With a good number of second hand 1/16" x 1-1/4" square tubing (but actually 1-3/16") laying around I chose this as the material of choice for the dolly. I cut four pieces of 9-5/8" lengths with 45-degree miter cuts using a 14" chop saw. The bottom of the gas bottle has a nominal outer diameter of 12" and inner diameter of 10". The diagonal of a square is equal to L√2, where L is the length, so with each side 9-5/8" the diagonal comes out to around 13-5/8" which is long enough to accommodate the 12" diameter of the cylinder.
2-1/2" lengths of angle irons were cut and welded to the inner corners of the square. These prevent the bottle from slipping off or from being knocked off the dolly. One side (the top side) of each angle iron piece is miter cut at 45 degrees. This diagonal eases mounting of the bottle on the dolly since if the cylinder lands on that incline it can slide down (or push the dolly off a bit) so the bottom of the bottle lands on the corners of the platform.

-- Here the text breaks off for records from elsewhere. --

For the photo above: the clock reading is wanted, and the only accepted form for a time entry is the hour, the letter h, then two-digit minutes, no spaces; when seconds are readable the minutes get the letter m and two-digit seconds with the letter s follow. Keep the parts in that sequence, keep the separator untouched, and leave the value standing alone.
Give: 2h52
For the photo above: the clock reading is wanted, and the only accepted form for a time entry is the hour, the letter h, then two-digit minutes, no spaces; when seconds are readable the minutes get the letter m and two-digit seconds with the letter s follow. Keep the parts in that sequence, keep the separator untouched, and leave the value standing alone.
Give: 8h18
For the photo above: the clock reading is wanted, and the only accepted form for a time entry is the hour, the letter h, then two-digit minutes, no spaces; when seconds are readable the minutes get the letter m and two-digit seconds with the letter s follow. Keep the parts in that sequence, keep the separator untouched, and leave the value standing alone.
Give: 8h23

1" diameter casters were tack welded to the dolly. Their mounting plates were simply too thin and had too little surface area to weld continuously so they're held by a good number of tacks. Had a problem with one of the casters--it won't swivel freely anymore. A dingleberry must've landed in the ball bearings while I was MIG welding the caster to the frame. Lesson learned--shield moving parts and protect sensitive components from spatter.

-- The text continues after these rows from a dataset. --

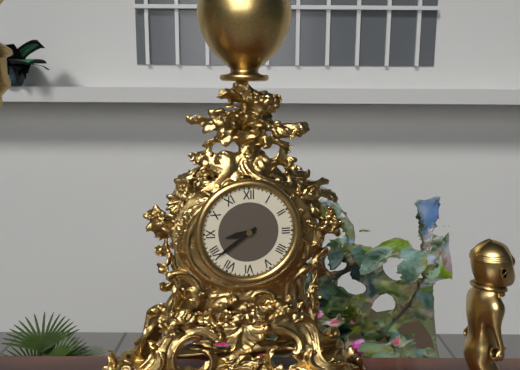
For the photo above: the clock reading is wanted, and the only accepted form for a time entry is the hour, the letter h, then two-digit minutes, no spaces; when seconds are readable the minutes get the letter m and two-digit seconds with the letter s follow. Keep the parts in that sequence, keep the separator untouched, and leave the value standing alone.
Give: 8h39
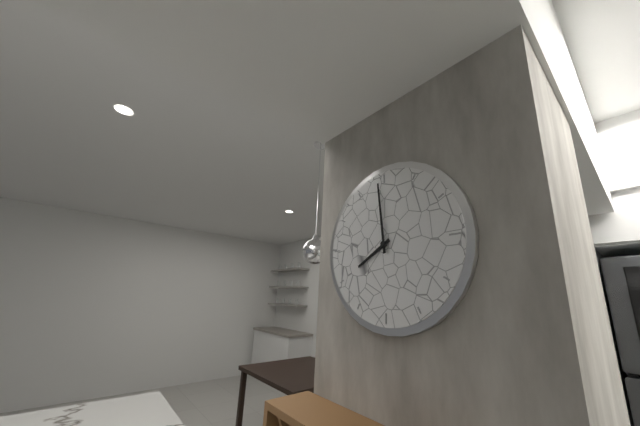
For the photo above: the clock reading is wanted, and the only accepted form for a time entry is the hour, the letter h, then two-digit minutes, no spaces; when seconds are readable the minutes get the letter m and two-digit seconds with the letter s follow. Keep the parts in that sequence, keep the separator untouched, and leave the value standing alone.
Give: 7h59
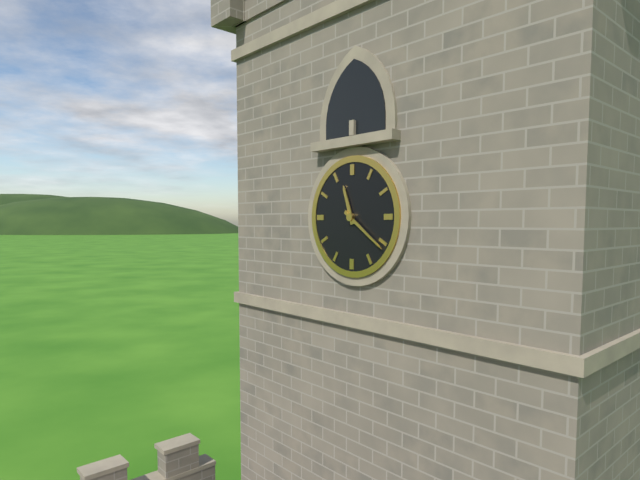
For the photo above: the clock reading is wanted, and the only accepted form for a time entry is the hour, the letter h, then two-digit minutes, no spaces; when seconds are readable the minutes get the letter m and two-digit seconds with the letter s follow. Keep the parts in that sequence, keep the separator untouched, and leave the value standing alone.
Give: 11h21
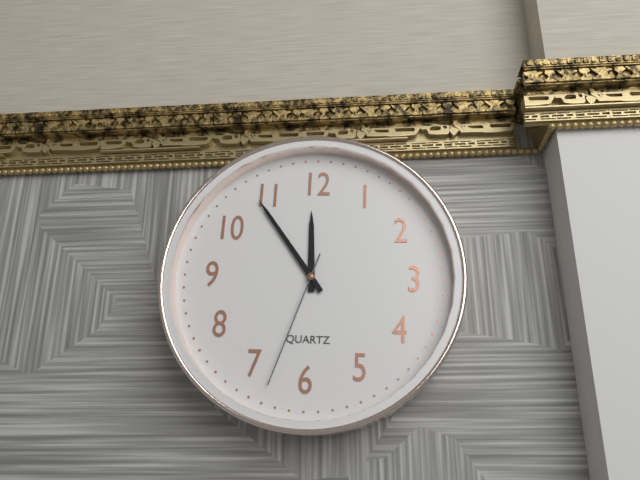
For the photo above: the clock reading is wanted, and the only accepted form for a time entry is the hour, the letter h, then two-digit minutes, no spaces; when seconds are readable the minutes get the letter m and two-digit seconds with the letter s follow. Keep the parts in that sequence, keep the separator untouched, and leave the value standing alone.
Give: 11h54m33s
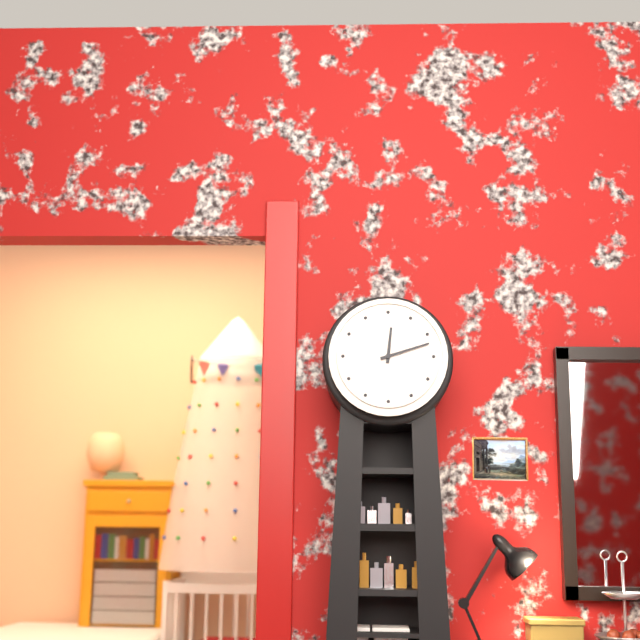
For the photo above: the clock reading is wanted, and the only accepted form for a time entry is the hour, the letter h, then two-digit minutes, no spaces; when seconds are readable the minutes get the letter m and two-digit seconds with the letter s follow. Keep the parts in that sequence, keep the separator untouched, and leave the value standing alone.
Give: 12h12
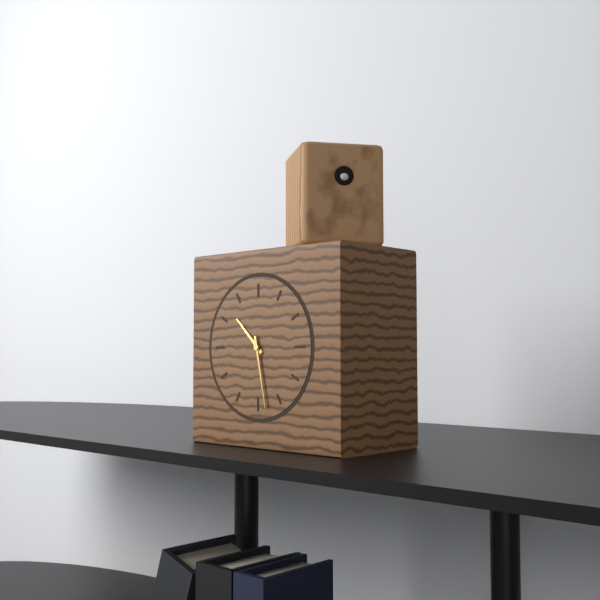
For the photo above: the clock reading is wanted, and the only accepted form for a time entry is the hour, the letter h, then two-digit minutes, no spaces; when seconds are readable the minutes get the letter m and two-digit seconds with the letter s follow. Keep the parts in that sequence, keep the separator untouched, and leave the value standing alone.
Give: 10h28
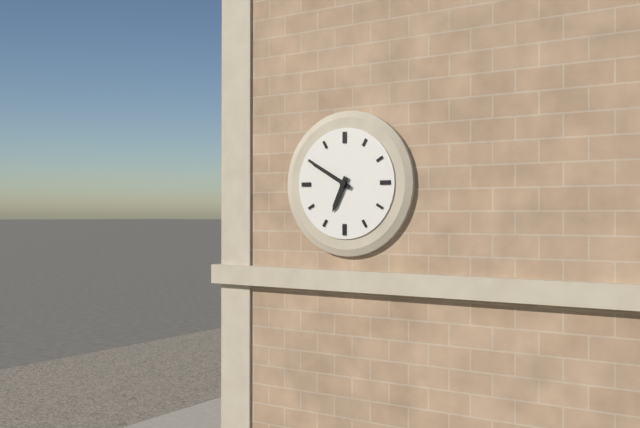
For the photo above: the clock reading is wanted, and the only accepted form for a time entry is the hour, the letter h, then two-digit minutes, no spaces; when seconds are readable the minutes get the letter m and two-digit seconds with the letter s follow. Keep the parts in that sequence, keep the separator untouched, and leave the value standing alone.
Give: 6h50
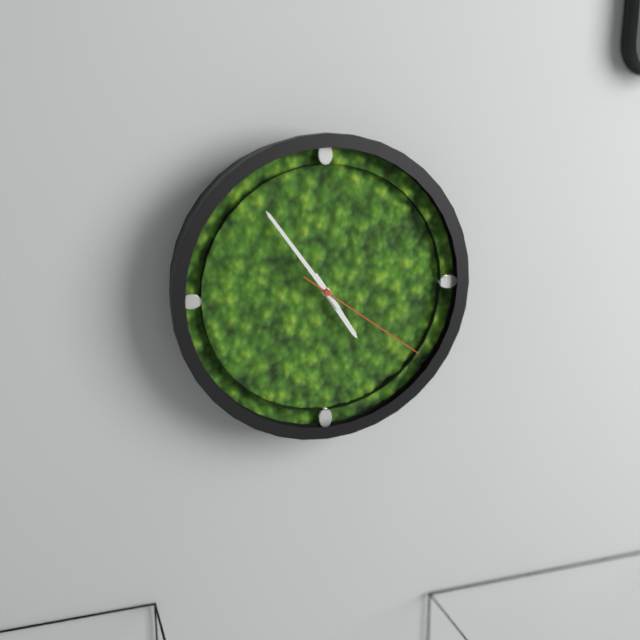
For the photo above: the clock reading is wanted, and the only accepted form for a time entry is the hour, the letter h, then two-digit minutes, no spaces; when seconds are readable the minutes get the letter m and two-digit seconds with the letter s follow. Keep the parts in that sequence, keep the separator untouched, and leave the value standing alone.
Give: 4h54m21s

Photos shown it already built and painted with red oxide primer.
Brought the dolly to my sis when I visited her and since she liked it and found it useful I left it with her. Can't find any photos of it after painting it black. Must've forgotten to shoot one.

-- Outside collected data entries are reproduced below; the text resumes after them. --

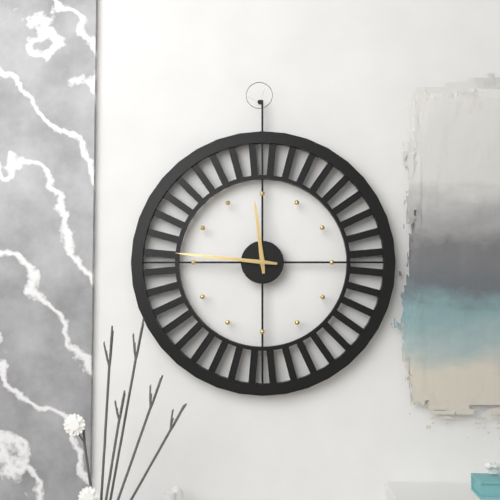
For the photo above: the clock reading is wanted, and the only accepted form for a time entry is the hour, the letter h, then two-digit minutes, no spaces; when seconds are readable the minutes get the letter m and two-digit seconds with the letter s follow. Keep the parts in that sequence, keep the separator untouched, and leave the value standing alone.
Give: 11h46
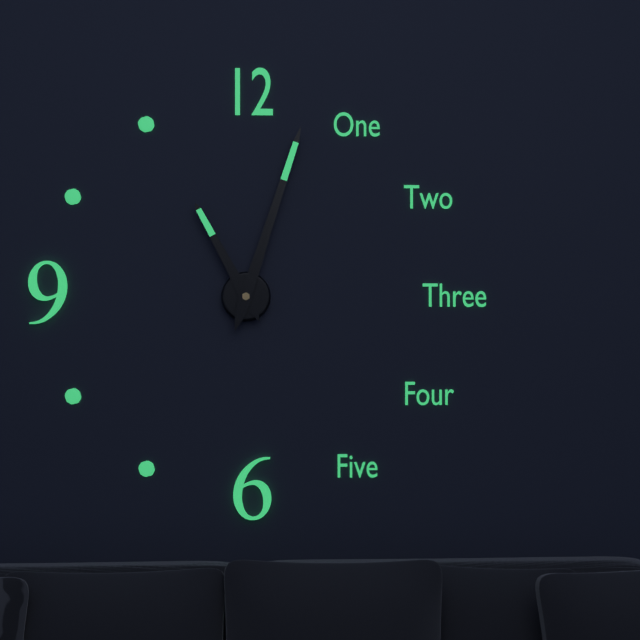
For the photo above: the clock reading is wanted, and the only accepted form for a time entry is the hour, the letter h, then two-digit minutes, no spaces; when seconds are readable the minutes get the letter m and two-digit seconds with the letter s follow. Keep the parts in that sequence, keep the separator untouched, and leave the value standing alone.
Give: 11h03
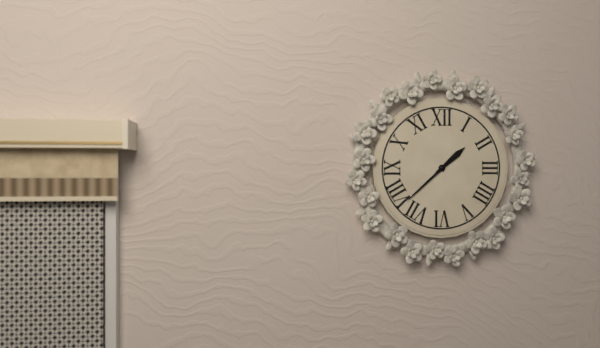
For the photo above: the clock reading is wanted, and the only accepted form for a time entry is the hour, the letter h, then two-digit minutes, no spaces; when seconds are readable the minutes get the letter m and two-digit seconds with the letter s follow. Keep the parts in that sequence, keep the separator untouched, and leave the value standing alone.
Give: 1h38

Since I need a dolly for myself I had to build another one. But I found the aesthetics of the above design more than wanting. Looking at it puts a pout on my face. Surely there are far better looking designs I told myself, although I had to work within constraints--my greenhorn abilities, ease/difficulty of fabrication,. limited equipment (no tube bender, press brake, band saw, etc.), and materials available in the garage.
Still using 1-1/4" square tubing, I cut one 14" and two 6-3/8" pieces. MIG welded the two latter to the center of former to form an X. Using a 4" angle grinder I ground the butt joints flush with the surface while leaving the fillets as they are. Used the same-sized casters as with the first dolly but with nylon wheels. Black plastic end caps close the holes on all four ends.
Because of my experience with the first dolly--having a dingleberry or two land and weld themselves in the bearings in one of the caster's swivel mechanism--I used masking tape and some scrap paper to encapsulate each of the casters to prevent any spatter from getting into where they shouldn't. The paper did catch fire a couple of times and I put it out simply by patting it with my leather-gloved hands. After tack welding the casters onto the frame I removed all the (partially burned) tape and paper and wrapped the casters again right before painting. One coat of red oxide primer and two coats of yellow quick dry enamel.
Except for the general X shape, am still not satisfied with this second build. I was working within material constraints. I'd rather use 1/8" x 2" flat bars as the platform and then weld on 1/8 x 1" flat bars as vertical supports, thus forming a T section. And I find the 1" casters too small for ease of rolling and too flimsy for the heavy load. 1-1/2 to 2" diameter wheels would be far better. And instead of casters with mounting plates that have 4 holes for screws, I'd use something like these and have those vertical pins go under the LPG bottle to secure it in place on the dolly. And if it isn't yet obvious, the tack welds on the casters are absolutely godawful! They're hideous. I'd rather not resort to welding them unless they've got much beefier steel plates.
Design #1: Square Frame
With a good number of second hand 1/16" x 1-1/4" square tubing (but actually 1-3/16") laying around I chose this as the material of choice for the dolly. I cut four pieces of 9-5/8" lengths with 45-degree miter cuts using a 14" chop saw. The bottom of the gas bottle has a nominal outer diameter of 12" and inner diameter of 10". The diagonal of a square is equal to L√2, where L is the length, so with each side 9-5/8" the diagonal comes out to around 13-5/8" which is long enough to accommodate the 12" diameter of the cylinder.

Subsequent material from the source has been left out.